The United Arab Emirates is reportedly set to introduce regulations for initial coin offerings (ICOs) in the country in the first half of next year, in a move that’s being made to provide businesses a fundraising alternative.
According to local news outlet The National, UAE’s Securities and Commodities Authority (SCA), the country’s markets watchdog, has revealed it has approved ICOs as securities and is now set to work with the Abu Dhabi Securities Exchange and Dubai Financial Market to “develop trading platforms for ICOs next year.”
Obaid Al Zaabi, the SCA’s chief executive officer, was quoted as saying that agreements have been signed with law firms for these to come up with a “regulatory sandbox” and rulebooks for ICOs in the region. The National’s article notes a “regulatory sandbox” refers to “framework that facilitates the development of the financial technology industry.”
Al Zaabi added:
Legal requirements will be finished by the end of the first half of 2019… then there will be adoption of technology and development of infrastructure on the side of the exchanges.
Going forward, the SCA will help local stock markets with the adoption of blockchain technology and ICOs. Al Zaabi noted the market is now open, as “registration and licensing is available for all kinds of companies, from across the world.”
A plan to implement the new technology is reportedly going to be implemented in the near future. Addressing the year-long bear market the cryptocurrency ecosystem has been facing, the chief executive noted it isn’t a concern for the regulator. He was quoted as saying:
Bitcoin, Ethereum and others are not our business.

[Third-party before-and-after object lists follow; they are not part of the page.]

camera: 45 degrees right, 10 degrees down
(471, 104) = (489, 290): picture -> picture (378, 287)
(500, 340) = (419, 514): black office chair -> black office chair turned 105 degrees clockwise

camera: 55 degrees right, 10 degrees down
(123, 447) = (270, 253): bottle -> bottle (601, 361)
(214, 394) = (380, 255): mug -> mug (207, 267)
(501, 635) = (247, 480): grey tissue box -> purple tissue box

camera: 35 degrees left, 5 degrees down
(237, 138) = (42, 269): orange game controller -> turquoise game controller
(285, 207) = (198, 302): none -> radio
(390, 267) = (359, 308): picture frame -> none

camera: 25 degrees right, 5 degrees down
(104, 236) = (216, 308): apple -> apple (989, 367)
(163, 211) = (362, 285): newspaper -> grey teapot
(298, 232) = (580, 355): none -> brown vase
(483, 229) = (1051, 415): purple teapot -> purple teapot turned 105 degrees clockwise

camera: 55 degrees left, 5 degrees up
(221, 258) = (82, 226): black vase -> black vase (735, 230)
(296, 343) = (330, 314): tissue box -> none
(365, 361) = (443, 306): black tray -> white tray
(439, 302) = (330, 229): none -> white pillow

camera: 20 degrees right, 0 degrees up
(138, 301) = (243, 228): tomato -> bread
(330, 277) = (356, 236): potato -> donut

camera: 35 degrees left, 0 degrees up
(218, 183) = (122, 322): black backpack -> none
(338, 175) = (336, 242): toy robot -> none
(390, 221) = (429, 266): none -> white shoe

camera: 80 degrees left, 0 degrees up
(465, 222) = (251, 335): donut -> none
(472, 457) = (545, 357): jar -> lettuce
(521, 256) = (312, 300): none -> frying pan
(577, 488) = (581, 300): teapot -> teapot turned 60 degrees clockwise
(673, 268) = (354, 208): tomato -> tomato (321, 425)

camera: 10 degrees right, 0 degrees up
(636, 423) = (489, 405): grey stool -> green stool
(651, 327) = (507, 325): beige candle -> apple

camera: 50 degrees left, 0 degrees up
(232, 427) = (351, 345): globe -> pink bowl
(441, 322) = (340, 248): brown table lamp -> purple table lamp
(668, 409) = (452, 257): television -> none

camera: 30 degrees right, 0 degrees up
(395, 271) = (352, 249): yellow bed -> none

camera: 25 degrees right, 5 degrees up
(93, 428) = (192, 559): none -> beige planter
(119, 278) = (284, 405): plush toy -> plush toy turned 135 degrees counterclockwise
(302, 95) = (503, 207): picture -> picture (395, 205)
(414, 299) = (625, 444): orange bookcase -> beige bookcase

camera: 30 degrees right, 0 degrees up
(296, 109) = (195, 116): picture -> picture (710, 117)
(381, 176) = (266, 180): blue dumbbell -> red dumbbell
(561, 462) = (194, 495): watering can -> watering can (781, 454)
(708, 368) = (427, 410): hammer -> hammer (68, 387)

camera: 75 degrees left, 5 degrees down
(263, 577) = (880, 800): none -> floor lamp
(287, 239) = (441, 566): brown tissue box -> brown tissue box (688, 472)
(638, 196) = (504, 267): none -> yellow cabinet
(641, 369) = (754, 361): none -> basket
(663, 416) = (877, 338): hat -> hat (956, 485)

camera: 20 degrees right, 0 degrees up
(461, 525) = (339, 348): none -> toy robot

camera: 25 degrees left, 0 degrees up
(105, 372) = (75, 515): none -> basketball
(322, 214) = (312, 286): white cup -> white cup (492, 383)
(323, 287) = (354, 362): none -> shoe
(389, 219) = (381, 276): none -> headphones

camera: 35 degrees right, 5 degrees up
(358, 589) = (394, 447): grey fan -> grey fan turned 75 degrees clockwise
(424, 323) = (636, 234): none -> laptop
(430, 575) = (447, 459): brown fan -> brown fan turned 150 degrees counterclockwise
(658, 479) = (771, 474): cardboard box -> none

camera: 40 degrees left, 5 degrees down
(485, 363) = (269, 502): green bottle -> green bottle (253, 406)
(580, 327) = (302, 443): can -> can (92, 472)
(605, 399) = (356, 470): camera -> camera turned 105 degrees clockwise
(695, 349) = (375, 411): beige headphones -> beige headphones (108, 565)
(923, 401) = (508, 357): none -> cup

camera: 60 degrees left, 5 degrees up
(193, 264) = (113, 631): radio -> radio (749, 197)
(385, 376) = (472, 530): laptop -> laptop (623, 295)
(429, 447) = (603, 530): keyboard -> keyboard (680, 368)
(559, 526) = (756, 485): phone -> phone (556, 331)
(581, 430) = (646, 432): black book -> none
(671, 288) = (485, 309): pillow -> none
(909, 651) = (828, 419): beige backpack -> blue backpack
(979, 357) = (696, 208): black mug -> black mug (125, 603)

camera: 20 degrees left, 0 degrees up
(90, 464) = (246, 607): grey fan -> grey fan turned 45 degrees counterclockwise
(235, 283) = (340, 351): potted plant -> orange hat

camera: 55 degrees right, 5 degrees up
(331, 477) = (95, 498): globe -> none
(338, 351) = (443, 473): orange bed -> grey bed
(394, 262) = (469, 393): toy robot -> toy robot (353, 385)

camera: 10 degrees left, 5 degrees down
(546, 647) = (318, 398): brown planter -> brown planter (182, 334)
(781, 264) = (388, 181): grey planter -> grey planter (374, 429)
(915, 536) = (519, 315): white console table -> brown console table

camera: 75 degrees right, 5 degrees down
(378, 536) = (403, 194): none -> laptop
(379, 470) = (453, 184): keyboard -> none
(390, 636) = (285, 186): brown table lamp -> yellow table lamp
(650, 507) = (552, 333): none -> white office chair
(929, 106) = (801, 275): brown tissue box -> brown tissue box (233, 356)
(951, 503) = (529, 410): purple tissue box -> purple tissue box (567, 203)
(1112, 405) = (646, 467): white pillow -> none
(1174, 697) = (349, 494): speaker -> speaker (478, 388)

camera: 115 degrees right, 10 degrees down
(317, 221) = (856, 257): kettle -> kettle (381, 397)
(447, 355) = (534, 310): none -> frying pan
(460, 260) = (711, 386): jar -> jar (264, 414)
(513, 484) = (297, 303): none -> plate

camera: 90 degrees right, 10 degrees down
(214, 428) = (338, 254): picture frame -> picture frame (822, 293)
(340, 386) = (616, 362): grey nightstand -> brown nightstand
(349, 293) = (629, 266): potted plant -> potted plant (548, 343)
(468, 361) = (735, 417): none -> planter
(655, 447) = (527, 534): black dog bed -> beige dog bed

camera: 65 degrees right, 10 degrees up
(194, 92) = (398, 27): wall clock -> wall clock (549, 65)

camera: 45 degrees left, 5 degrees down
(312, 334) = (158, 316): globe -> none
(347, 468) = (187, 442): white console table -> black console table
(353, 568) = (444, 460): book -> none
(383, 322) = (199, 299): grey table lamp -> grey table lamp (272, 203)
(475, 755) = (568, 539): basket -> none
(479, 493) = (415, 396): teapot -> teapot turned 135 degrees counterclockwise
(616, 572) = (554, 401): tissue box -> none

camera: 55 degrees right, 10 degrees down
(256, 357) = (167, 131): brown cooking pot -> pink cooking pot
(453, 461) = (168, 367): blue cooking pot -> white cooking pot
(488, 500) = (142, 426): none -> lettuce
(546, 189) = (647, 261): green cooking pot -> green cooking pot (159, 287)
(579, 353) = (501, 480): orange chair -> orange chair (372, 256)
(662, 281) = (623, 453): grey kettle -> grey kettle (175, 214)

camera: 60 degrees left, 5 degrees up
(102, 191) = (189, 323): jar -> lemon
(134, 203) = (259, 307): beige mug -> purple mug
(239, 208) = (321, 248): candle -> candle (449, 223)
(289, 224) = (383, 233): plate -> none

We are more concerned about crypto issuance and how to bring them for trade [securities] on our exchanges
Notably the country has seemingly been opening up to the cryptocurrency space. As recently covered, the UAE and Saudi Arabia have recently revealed they’re set to jointly launch a cryptocurrency for interbank transactions.
Back in September, the country’s authorities warned against cryptocurrency-related scams, but notably predicted that electronic money was set to replace cash in the future.